(Input data)

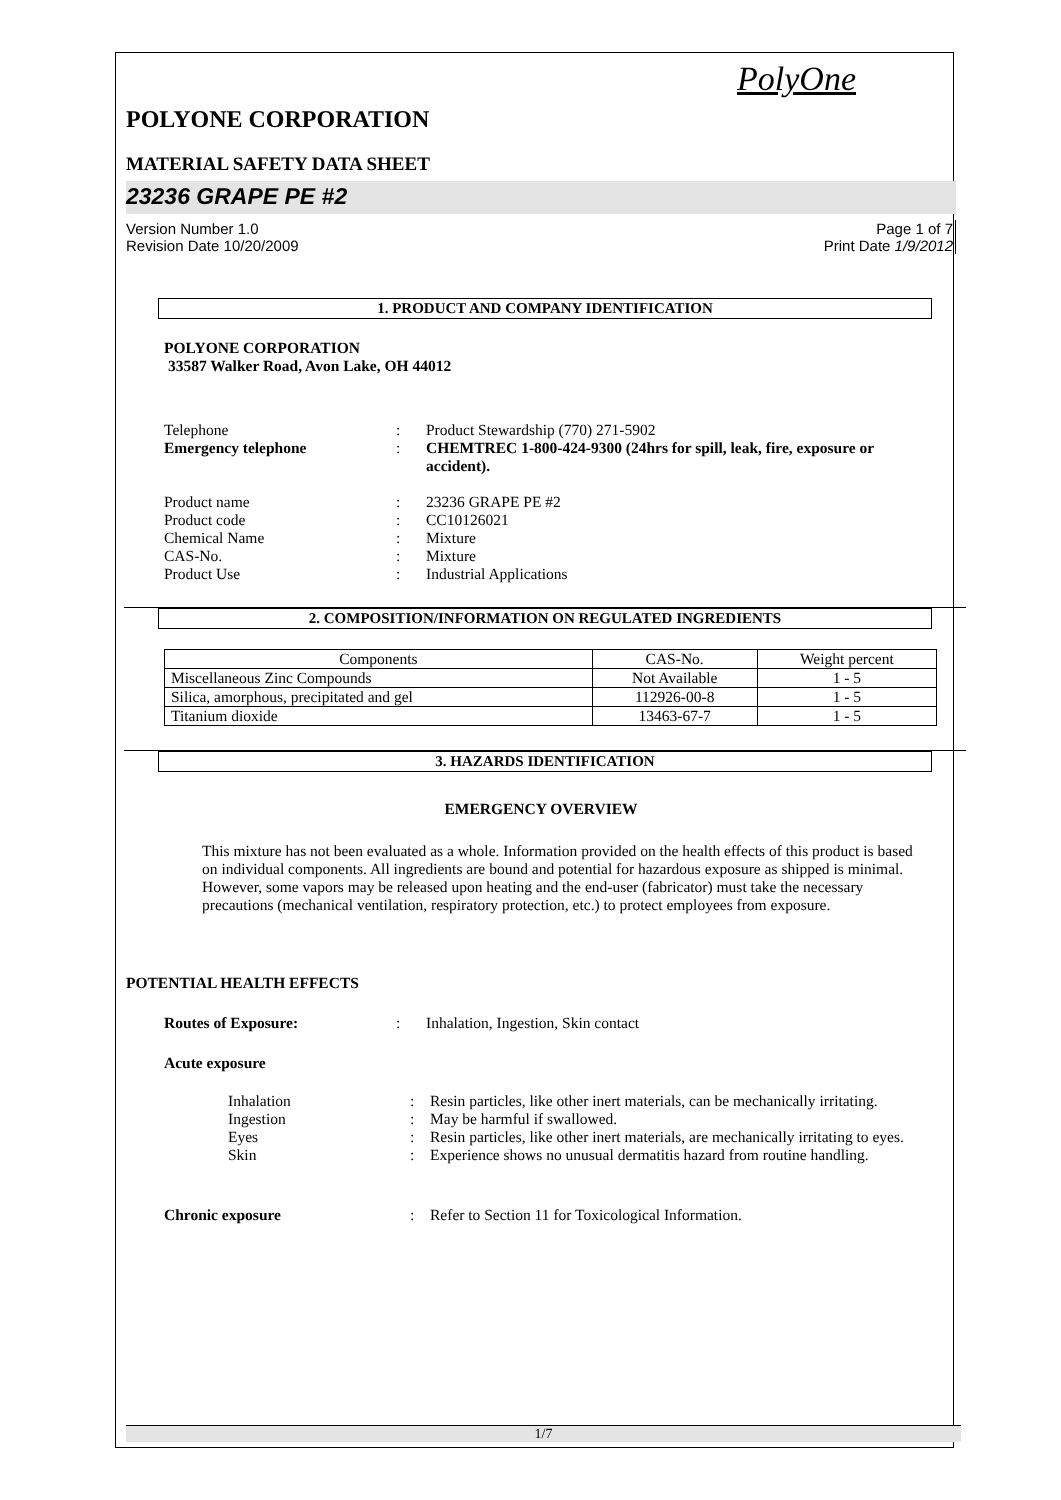PolyOne
POLYONE CORPORATION
MATERIAL SAFETY DATA SHEET
23236 GRAPE PE #2
Version Number 1.0 Page 1 of 7
Revision Date 10/20/2009 Print Date 1/9/2012
1. PRODUCT AND COMPANY IDENTIFICATION
POLYONE CORPORATION
33587 Walker Road, Avon Lake, OH 44012
Telephone: Product Stewardship (770) 271-5902 Emergency telephone: CHEMTREC 1-800-424-9300 (24hrs for spill, leak, fire, exposure or accident).
Product name: 23236 GRAPE PE #2 Product code: CC10126021 Chemical Name: Mixture CAS-No.: Mixture Product Use: Industrial Applications
2. COMPOSITION/INFORMATION ON REGULATED INGREDIENTS
| Components | CAS-No. | Weight percent |
| --- | --- | --- |
| Miscellaneous Zinc Compounds | Not Available | 1 - 5 |
| Silica, amorphous, precipitated and gel | 112926-00-8 | 1 - 5 |
| Titanium dioxide | 13463-67-7 | 1 - 5 |
3. HAZARDS IDENTIFICATION
EMERGENCY OVERVIEW
This mixture has not been evaluated as a whole. Information provided on the health effects of this product is based on individual components. All ingredients are bound and potential for hazardous exposure as shipped is minimal. However, some vapors may be released upon heating and the end-user (fabricator) must take the necessary precautions (mechanical ventilation, respiratory protection, etc.) to protect employees from exposure.
POTENTIAL HEALTH EFFECTS
Routes of Exposure:: Inhalation, Ingestion, Skin contact
Acute exposure
Inhalation: Resin particles, like other inert materials, can be mechanically irritating. Ingestion: May be harmful if swallowed. Eyes: Resin particles, like other inert materials, are mechanically irritating to eyes. Skin: Experience shows no unusual dermatitis hazard from routine handling.
Chronic exposure: Refer to Section 11 for Toxicological Information.
1/7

(End Input data)

— Your objective —
Output every entry above exactly as written, but omit the pictures.

— Result of this task —
PolyOne
POLYONE CORPORATION
MATERIAL SAFETY DATA SHEET
23236 GRAPE PE #2
Version Number 1.0 Page 1 of 7
Revision Date 10/20/2009 Print Date 1/9/2012
1. PRODUCT AND COMPANY IDENTIFICATION
POLYONE CORPORATION
33587 Walker Road, Avon Lake, OH 44012
Telephone: Product Stewardship (770) 271-5902 Emergency telephone: CHEMTREC 1-800-424-9300 (24hrs for spill, leak, fire, exposure or accident).
Product name: 23236 GRAPE PE #2 Product code: CC10126021 Chemical Name: Mixture CAS-No.: Mixture Product Use: Industrial Applications
2. COMPOSITION/INFORMATION ON REGULATED INGREDIENTS
| Components | CAS-No. | Weight percent |
| --- | --- | --- |
| Miscellaneous Zinc Compounds | Not Available | 1 - 5 |
| Silica, amorphous, precipitated and gel | 112926-00-8 | 1 - 5 |
| Titanium dioxide | 13463-67-7 | 1 - 5 |
3. HAZARDS IDENTIFICATION
EMERGENCY OVERVIEW
This mixture has not been evaluated as a whole. Information provided on the health effects of this product is based on individual components. All ingredients are bound and potential for hazardous exposure as shipped is minimal. However, some vapors may be released upon heating and the end-user (fabricator) must take the necessary precautions (mechanical ventilation, respiratory protection, etc.) to protect employees from exposure.
POTENTIAL HEALTH EFFECTS
Routes of Exposure:: Inhalation, Ingestion, Skin contact
Acute exposure
Inhalation: Resin particles, like other inert materials, can be mechanically irritating. Ingestion: May be harmful if swallowed. Eyes: Resin particles, like other inert materials, are mechanically irritating to eyes. Skin: Experience shows no unusual dermatitis hazard from routine handling.
Chronic exposure: Refer to Section 11 for Toxicological Information.
1/7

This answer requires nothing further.